Plaintiffs’ public proposal is counterproductive and disingenuous
SAN FRANCISCO (August 10, 2023) — City Attorney David Chiu issued the following statement today in response to proposed settlement terms announced during a press conference held by the Plaintiffs in Coalition on Homelessness v. City and County of San Francisco. Despite daily communications between the parties, the Plaintiffs did not notify the City of their settlement terms prior to today.
“If the Coalition on Homelessness actually wanted to reach a settlement agreement, this political stunt is certainly not the way to go about it and counterproductive to their stated goals,” said City Attorney Chiu. “Legal parties do not engage in settlement negotiations via the press, particularly when confidential settlement discussions are required. Despite Plaintiffs’ antics, San Francisco will continue to advance our arguments in court and fight for our City’s ability to maintain a healthy and safe San Francisco for all. Today, Plaintiffs disrespected the Court’s efforts and discouraged thoughtful settlement discussions. Should Plaintiffs reconsider tactics and commit to serious and professional settlement discussions under the supervision of the federal court, San Francisco is ready to engage.”
Under the oversight of Magistrate Judge Lisa Cisneros, the City previously engaged in good-faith settlement discussions with Plaintiffs. Those settlement discussions are required to be confidential. If Plaintiffs truly wanted to settle, they would have re-engaged in settlement discussions with Judge Cisneros. Plaintiffs’ announcement today violates the structure and efforts made by the Court.
In recent years, the City has spent billions of dollars to address homelessness, investing more in permanent supportive housing and homelessness services than any other city in the Western United States. Each year, the City engages, shelters, and houses thousands of unhoused residents. The City has been committed to a services-first approach, as City employees work diligently to provide services and shelter to people experiencing homelessness to alleviate what is now a nationwide crisis.
As the City has strived to address the homelessness crisis, the actions by the Coalition on Homelessness and their attorneys have significantly exacerbated conditions on San Francisco’s streets.
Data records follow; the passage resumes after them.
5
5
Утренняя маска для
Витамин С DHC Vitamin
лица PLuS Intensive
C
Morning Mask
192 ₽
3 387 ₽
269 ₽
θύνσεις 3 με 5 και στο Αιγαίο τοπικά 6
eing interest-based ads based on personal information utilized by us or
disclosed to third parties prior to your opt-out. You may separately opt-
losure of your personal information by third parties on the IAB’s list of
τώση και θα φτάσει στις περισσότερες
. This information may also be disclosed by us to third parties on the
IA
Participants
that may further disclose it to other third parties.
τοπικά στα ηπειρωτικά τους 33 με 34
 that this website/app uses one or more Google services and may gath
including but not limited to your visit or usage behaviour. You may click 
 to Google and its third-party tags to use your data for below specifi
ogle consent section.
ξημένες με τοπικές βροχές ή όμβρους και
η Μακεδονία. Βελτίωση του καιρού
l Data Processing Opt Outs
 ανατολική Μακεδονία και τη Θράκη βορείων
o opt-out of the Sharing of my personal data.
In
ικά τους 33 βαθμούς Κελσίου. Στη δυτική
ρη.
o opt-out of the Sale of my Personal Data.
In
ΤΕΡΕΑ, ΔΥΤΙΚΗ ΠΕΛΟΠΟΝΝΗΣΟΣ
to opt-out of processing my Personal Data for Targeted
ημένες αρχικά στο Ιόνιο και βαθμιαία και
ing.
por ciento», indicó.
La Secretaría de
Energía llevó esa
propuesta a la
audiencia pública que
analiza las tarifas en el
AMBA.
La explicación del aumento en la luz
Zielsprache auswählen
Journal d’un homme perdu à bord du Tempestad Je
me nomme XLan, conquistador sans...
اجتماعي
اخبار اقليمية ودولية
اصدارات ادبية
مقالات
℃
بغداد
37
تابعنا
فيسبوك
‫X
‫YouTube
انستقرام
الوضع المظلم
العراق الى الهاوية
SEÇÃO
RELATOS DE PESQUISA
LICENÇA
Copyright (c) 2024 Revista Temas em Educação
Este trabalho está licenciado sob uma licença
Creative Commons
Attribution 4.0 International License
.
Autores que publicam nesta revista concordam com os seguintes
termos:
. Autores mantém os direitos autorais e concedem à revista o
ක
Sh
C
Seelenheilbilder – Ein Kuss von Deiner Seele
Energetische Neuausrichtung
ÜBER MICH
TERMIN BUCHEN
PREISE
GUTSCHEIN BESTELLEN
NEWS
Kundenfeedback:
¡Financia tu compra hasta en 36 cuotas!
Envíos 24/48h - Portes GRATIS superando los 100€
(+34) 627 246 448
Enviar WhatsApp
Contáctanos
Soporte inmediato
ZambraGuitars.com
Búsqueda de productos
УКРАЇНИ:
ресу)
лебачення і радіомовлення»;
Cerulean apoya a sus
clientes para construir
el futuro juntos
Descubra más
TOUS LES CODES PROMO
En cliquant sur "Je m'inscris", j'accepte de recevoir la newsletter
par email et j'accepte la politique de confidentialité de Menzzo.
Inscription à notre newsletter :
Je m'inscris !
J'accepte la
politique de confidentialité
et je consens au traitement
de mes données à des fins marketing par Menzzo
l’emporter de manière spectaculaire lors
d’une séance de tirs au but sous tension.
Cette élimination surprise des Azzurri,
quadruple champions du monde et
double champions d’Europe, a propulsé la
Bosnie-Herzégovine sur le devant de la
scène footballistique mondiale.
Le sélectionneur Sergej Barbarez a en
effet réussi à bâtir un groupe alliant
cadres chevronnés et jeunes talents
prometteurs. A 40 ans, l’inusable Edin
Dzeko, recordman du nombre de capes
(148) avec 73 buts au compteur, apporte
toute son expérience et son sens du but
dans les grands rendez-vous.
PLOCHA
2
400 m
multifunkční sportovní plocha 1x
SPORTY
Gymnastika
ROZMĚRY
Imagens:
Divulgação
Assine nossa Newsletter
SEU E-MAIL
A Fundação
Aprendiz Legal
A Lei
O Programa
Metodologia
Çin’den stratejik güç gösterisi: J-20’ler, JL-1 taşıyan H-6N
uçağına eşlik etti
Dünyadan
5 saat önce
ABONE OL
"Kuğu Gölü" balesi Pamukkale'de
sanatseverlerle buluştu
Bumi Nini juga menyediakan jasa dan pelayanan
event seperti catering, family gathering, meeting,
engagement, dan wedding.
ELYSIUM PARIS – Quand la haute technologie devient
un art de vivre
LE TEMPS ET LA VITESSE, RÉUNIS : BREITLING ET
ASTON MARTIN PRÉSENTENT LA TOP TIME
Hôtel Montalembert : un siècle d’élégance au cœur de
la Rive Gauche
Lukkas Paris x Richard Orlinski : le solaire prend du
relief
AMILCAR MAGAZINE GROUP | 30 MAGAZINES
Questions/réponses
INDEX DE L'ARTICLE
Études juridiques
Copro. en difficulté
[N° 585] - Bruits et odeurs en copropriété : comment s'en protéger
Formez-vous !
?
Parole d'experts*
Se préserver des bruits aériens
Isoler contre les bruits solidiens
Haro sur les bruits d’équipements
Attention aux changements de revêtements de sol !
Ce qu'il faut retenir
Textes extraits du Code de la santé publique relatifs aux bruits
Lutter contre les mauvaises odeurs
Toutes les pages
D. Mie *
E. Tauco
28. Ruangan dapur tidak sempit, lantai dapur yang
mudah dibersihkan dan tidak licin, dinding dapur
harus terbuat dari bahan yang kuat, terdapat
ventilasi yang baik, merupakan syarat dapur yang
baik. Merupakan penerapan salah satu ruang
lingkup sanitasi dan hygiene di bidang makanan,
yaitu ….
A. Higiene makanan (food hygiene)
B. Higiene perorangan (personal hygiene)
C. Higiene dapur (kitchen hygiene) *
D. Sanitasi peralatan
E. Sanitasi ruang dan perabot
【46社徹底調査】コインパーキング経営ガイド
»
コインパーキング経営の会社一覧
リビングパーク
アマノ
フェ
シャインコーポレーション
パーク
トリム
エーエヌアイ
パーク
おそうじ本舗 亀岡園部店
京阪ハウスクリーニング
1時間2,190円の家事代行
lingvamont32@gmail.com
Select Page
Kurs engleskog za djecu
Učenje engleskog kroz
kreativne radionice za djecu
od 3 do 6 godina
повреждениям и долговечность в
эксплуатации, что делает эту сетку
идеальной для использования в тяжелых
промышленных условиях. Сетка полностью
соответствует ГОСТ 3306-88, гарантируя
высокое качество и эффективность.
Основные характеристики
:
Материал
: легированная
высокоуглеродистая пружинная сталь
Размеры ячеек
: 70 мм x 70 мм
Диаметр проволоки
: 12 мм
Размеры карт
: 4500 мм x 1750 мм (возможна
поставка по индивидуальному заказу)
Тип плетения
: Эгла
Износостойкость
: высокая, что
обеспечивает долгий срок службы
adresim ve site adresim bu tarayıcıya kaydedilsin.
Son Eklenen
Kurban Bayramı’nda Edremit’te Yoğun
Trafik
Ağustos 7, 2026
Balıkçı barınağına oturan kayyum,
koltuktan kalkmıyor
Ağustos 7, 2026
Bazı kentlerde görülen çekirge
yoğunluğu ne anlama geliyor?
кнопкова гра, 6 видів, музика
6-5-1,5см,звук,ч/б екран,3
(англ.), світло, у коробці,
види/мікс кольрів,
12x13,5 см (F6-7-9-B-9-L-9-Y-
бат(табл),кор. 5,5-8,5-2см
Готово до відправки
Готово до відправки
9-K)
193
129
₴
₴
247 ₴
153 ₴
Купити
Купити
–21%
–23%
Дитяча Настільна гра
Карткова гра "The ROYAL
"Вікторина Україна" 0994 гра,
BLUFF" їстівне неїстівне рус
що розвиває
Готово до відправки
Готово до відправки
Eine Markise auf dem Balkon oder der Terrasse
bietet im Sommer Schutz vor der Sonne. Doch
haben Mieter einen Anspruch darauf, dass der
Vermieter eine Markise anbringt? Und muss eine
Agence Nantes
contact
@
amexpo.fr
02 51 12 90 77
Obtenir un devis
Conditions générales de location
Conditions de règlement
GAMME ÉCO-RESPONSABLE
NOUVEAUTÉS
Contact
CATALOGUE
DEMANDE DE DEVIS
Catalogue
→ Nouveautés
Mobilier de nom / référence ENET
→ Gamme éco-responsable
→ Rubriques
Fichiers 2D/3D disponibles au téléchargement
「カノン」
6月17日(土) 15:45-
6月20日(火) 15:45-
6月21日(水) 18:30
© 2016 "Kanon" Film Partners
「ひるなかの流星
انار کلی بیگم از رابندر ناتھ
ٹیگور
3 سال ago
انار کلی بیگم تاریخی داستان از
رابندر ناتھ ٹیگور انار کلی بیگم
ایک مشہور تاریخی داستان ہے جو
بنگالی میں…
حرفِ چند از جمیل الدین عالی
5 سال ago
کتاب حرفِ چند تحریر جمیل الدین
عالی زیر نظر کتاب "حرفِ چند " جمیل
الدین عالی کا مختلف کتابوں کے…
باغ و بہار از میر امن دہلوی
The preliminary injunction they obtained last December from Judge Donna Ryu prevents the City from enforcing a half dozen laws that otherwise prohibit sitting, lying or sleeping on City streets, even while over half of all unhoused individuals approached by City workers continue to reject repeated offers of shelter.
While the City has gone to great lengths to comply with the injunction, Plaintiffs have disseminated inaccurate assertions, riddled pleadings with false narratives, and distorted the enormous efforts by City staff to offer services and shelter to persons experiencing homelessness. Plaintiffs also claim the City “criminalizes” homelessness due the mere presence of law enforcement at encampment operations, but gloss over the dangerous and often disturbing situations City workers encounter.
The City will not be responding outside of confidential settlement discussions to the specific settlement terms proposed. However, contrary to an assertion in Plaintiffs’ letter, the City strongly disagrees that the injunction is warranted. The injunction has put the City in an impossible situation, straining the City’s ability to meet practical and legal obligations. It also creates absurd results, such as leaving the City unclear about whether it can enforce laws against those who refuse shelter or have shelter beds but choose to maintain tents on the street.
Due to the situation San Francisco finds itself in, the City had no choice but to file an appeal with the Ninth Circuit Court of Appeals. This matter is not only critical to San Francisco, but will have dramatic implications for cities across the Ninth Circuit, which is why the League of California Cities, the California State Association of Counties and the International Municipal Lawyers Association filed an amicus brief in the City’s appeal. The City looks forward to discussing these matters with the Ninth Circuit on August 23.
The case is Coalition on Homelessness v. City and County of San Francisco, U.S. District Court for the Northern District of California, No. 4:22-cv-05502-DMR.